Harry joined Grade 4 High School in sixth grade and moved to Medgar Eve College Preparatory High School in Brooklyn to start a new club. In addition to introducing her to new fields of study, she was given many opportunities to grow her interest in public speaking and civic engagement. A.D. In 2018, she was selected as the recipient of the 4-H High Performance, National Youth Action Pillar Award in four countries for her participation in citizenship. A.D. She graduated from Tandoon School of Engineering in New York University in 2021.
“4-H has been an important part of my life,” says Harry, “from national experiences, to the advice of 4-H leaders and my peers’ community who have been in contact with me all my life.”
CUCE-NYC 4-H Youth Development Programs also provide informal learning opportunities for ages 8-19 in STEM, nutrition and health, leadership development and civic engagement.
For example, the 2020 4-H STEM exam, Mars Base Camp, offers the opportunity to explore various aspects of mission to Mars while studying mechanical engineering, computer science, physics and agriculture for children ages 8-14.

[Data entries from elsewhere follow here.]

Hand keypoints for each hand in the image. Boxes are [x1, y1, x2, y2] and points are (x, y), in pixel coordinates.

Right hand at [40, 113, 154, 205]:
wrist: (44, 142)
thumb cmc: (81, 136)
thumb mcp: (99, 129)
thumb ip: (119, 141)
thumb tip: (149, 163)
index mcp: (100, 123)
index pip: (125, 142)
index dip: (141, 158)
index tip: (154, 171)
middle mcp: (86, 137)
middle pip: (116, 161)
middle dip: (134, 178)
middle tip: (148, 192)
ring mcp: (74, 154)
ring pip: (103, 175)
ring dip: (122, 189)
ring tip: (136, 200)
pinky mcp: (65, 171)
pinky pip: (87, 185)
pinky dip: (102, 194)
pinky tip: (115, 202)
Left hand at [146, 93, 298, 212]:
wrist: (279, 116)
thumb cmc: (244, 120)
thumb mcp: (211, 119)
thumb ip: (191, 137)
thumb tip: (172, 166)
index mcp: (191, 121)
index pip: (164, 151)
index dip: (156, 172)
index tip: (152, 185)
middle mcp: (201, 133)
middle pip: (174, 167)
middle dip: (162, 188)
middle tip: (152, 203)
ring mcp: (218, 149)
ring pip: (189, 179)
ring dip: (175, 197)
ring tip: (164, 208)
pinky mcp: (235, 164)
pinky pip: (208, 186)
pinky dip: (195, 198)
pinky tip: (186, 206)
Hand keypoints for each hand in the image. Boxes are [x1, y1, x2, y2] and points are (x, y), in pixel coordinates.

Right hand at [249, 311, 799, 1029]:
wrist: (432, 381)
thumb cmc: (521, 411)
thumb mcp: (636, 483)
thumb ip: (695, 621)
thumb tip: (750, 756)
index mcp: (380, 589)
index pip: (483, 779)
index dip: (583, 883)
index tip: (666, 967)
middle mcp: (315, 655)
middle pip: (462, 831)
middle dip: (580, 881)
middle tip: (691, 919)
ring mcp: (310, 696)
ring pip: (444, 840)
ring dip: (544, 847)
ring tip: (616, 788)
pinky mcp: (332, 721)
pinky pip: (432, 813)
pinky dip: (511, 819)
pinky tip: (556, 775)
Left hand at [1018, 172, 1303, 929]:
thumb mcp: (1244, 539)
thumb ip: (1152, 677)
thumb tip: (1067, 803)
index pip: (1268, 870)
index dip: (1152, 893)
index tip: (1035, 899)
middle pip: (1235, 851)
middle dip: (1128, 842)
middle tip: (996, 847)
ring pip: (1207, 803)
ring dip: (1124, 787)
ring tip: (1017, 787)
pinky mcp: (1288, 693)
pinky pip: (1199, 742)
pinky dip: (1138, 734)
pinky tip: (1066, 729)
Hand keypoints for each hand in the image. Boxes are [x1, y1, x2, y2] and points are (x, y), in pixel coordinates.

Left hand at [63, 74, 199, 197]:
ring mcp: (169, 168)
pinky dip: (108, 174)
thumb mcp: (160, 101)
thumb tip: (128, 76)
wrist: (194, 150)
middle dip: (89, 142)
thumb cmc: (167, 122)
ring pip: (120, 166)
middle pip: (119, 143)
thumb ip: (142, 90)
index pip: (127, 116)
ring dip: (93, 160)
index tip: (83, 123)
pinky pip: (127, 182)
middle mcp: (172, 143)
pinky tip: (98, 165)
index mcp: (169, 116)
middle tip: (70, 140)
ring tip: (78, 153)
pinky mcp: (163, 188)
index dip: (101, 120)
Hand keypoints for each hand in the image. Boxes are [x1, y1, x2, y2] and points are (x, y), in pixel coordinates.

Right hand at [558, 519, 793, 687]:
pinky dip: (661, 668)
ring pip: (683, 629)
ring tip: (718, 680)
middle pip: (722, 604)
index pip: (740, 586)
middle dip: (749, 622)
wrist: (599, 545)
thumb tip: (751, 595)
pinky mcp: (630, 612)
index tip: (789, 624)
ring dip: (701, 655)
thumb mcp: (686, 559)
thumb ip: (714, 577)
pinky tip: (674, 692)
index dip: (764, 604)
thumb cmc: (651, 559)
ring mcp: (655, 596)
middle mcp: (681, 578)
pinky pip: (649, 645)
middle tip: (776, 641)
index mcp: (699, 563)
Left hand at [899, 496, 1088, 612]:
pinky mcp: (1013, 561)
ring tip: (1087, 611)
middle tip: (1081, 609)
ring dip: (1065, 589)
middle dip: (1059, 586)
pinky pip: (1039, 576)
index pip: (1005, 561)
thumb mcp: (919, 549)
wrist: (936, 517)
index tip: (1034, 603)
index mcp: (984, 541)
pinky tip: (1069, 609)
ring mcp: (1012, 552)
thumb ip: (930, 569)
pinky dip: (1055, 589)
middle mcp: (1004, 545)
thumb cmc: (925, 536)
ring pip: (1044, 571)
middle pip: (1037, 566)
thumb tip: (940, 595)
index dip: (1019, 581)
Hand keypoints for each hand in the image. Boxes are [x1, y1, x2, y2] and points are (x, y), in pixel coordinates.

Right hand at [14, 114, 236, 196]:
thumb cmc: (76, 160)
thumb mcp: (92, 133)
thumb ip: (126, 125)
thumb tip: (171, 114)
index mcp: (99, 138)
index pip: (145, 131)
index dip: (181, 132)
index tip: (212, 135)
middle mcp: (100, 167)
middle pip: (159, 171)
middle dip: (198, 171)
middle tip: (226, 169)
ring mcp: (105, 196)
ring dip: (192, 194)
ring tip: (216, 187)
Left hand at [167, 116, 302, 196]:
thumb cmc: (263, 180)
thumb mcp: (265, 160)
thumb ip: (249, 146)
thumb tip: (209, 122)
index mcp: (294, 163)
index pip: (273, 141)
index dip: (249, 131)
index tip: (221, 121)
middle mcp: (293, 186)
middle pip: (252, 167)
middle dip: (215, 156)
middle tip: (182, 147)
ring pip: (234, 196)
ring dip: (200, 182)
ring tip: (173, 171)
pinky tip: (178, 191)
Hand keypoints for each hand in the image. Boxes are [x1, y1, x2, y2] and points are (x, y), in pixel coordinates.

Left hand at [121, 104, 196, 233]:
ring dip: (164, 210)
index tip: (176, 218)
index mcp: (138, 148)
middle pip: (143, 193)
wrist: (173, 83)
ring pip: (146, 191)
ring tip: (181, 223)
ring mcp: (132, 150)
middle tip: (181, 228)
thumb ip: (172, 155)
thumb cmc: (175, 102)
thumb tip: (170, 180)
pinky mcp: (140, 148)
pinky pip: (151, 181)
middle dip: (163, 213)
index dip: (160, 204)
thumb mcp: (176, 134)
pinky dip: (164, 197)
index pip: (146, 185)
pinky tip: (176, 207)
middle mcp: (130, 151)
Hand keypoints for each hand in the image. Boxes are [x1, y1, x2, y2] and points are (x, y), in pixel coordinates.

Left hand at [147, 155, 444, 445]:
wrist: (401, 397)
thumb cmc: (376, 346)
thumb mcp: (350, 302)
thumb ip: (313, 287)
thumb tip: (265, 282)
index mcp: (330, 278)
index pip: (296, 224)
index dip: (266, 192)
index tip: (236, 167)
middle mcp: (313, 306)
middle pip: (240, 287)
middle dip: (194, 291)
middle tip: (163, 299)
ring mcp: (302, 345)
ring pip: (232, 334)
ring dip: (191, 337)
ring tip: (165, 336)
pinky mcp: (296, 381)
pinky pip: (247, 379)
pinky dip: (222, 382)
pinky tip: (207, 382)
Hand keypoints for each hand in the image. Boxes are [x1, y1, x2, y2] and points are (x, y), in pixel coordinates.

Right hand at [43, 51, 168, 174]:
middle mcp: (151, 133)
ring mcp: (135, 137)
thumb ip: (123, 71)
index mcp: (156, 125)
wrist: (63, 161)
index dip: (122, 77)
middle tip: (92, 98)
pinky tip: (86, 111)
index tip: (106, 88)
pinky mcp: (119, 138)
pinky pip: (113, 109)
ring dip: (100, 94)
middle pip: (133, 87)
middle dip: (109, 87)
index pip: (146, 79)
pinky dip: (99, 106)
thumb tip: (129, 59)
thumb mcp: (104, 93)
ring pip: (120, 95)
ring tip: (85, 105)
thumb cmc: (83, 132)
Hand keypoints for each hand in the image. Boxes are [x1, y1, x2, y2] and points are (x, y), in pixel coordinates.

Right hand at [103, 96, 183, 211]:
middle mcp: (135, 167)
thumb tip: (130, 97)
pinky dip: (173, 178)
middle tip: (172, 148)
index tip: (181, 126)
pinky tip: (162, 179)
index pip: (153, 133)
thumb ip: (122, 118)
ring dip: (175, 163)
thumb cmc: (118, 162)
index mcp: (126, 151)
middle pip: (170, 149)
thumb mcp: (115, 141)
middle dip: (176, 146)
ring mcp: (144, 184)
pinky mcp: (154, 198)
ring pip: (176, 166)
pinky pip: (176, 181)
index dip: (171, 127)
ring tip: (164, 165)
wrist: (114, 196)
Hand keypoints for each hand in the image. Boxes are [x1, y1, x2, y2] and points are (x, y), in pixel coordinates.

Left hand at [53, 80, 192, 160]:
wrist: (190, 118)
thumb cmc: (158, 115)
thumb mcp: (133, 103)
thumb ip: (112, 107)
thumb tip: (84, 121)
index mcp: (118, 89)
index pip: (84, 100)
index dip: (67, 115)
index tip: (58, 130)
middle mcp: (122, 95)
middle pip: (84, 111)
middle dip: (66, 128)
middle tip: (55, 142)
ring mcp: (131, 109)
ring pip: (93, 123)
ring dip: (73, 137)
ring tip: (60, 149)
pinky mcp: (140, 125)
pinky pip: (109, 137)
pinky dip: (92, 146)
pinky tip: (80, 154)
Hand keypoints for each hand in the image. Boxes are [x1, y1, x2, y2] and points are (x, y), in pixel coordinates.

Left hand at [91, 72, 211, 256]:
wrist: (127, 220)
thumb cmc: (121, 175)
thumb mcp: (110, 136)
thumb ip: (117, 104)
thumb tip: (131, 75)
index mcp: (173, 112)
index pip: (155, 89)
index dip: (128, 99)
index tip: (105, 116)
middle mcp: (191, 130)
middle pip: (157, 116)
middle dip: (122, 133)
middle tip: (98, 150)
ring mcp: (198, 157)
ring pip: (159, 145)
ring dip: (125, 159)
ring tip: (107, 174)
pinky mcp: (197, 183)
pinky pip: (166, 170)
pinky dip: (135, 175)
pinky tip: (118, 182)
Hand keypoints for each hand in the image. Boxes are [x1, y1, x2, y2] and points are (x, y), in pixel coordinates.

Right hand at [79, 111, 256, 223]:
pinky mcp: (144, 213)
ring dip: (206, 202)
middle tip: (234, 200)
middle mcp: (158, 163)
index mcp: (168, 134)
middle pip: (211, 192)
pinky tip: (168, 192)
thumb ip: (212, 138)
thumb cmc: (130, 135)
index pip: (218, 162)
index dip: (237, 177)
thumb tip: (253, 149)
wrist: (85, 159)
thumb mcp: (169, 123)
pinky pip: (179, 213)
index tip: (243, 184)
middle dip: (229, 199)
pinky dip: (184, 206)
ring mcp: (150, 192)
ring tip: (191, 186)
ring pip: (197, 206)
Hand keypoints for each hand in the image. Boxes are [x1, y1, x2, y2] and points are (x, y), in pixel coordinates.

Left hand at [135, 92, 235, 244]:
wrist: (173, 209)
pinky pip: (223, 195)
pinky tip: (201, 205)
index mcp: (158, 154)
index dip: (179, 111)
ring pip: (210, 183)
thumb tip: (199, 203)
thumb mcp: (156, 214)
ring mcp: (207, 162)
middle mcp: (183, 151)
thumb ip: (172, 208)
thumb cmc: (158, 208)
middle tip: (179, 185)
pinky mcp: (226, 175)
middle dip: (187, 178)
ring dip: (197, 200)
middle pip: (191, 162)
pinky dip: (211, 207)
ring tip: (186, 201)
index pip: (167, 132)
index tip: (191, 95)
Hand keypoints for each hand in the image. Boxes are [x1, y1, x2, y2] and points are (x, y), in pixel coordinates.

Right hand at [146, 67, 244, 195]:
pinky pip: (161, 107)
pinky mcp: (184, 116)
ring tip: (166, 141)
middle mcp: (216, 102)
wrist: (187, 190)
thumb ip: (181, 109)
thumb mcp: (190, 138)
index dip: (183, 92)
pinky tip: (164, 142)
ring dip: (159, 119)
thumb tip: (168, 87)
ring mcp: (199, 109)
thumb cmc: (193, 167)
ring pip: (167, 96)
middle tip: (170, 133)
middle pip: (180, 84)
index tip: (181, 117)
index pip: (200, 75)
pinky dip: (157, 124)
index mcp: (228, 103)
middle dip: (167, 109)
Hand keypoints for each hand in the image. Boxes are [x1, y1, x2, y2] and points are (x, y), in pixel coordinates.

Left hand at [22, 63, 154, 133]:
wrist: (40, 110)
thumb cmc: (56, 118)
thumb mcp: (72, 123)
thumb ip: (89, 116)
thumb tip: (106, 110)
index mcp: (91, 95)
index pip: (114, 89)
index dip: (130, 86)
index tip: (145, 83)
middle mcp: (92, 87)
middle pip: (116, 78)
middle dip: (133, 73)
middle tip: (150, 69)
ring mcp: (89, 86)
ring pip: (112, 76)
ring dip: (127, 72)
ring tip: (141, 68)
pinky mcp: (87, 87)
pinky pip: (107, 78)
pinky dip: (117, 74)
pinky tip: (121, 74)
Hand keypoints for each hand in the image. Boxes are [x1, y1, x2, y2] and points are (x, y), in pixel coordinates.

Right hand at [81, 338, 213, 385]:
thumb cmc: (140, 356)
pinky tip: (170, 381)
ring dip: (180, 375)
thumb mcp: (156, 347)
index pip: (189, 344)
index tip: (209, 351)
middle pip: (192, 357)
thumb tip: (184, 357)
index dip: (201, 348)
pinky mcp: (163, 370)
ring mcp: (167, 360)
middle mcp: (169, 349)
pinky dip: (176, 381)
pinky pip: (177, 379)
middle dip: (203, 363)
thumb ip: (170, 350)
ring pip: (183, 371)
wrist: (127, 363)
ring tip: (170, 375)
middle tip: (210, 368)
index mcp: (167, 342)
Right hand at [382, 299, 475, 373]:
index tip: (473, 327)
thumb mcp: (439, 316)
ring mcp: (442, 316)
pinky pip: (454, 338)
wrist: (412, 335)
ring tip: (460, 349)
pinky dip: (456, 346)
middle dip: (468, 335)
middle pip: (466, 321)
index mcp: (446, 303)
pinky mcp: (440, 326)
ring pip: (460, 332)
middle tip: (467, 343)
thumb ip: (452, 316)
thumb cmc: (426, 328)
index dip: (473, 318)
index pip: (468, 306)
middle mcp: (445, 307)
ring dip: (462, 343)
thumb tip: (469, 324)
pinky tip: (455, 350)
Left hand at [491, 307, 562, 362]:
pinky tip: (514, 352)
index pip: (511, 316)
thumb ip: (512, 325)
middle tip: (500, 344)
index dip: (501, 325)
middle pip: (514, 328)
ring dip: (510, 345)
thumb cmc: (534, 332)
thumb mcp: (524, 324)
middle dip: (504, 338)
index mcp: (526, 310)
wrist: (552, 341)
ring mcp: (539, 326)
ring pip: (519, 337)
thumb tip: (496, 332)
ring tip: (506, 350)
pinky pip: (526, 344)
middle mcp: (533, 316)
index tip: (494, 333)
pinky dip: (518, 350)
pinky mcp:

Although there has been a decline in participation due to CVD-19, 4-H has attracted 4,360 young people in the recent year of the program.
“They can take opportunities, try something new, and stumble a little or more without compromising their educational opportunities,” said Lucinda Randolph-Benjamin, CCE 4-H program director. “The 4-H program introduces you to things you never thought possible, and that can change your chances for yourself.
EC Barrett is a freelance writer for the College of Human Ecology.